# T.b.x. 2010



## Phil Carver (Apr 5, 2004)

The 2010 Team Bass Xtreme schedules are out. All dates are good to go! We are excited to have added the new "Elite" series to the line up for those who would like to fish non team formated events. Check us out at www.teambassxtreme.com


----------



## justflippin (May 6, 2004)

Website says it's disabled.


----------



## Phil Carver (Apr 5, 2004)

Sorry about that everyone. We are up and running again.


----------



## CShaver8 (Jul 12, 2005)

Looks great Phil, can't wait for the Elite Series


----------



## justflippin (May 6, 2004)

Looking forward to it but the membership form is not working?


----------



## Phil Carver (Apr 5, 2004)

Sorry , I forgot to publish the website link. It is good to go now.


----------



## Phil Carver (Apr 5, 2004)

Seems that the new Elite Series format is going to be a hit! I may have to rethink the capped field size.


----------



## justflippin (May 6, 2004)

Hey Phil,
How should I send the membership form? Can you tell me your email address?


----------



## Phil Carver (Apr 5, 2004)

My email address is [email protected] membership forms can be mailed to :

Team Bass Xtreme , LLC
6595 Saylor Ct.
Canal Winchester , Ohio 43110

This series has recieved more feedback than any other we run. I have been getting tons of calls and emails every day. I have decided to keep the field limited to a 40 boat cap for the first season.

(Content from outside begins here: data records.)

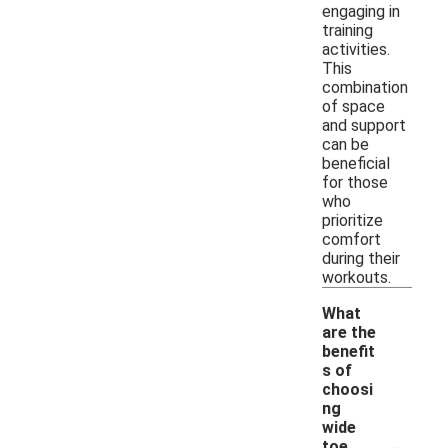
engaging in
training
activities.
This
combination
of space
and support
can be
beneficial
for those
who
prioritize
comfort
during their
workouts.
What
are the
benefit
s of
choosi
ng
wide
-
toe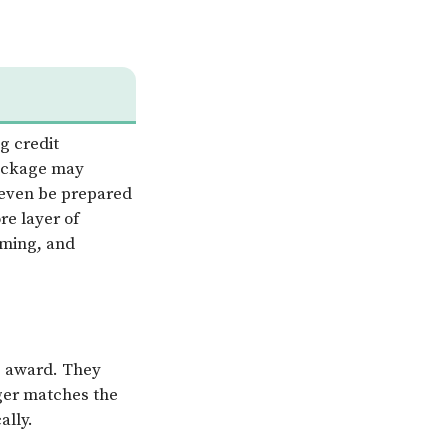
g credit
package may
 even be prepared
re layer of
iming, and
e award. They
nger matches the
ally.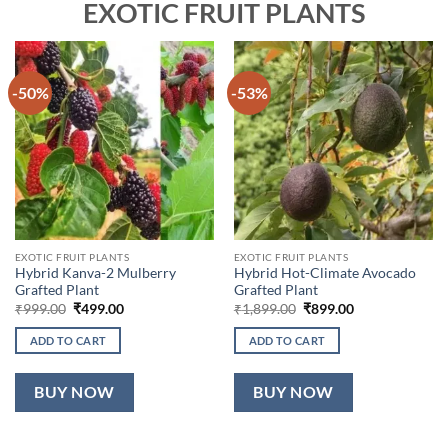
EXOTIC FRUIT PLANTS
-50%
-53%
EXOTIC FRUIT PLANTS
EXOTIC FRUIT PLANTS
Hybrid Kanva-2 Mulberry
Hybrid Hot-Climate Avocado
Grafted Plant
Grafted Plant
Original
Current
Original
Current
₹
999.00
₹
499.00
₹
1,899.00
₹
899.00
price
price
price
price
was:
is:
was:
is:
ADD TO CART
ADD TO CART
₹999.00.
₹499.00.
₹1,899.00.
₹899.00.
BUY NOW
BUY NOW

If everything gets to where boats can be put in and taken out without a bunch of hasles we will increase the field size next season.


----------



## justflippin (May 6, 2004)

Maybe a dumb question but when do you want the money? with the membership form?


----------



## Phil Carver (Apr 5, 2004)

Membership fee's should be sent along with membership forms.


----------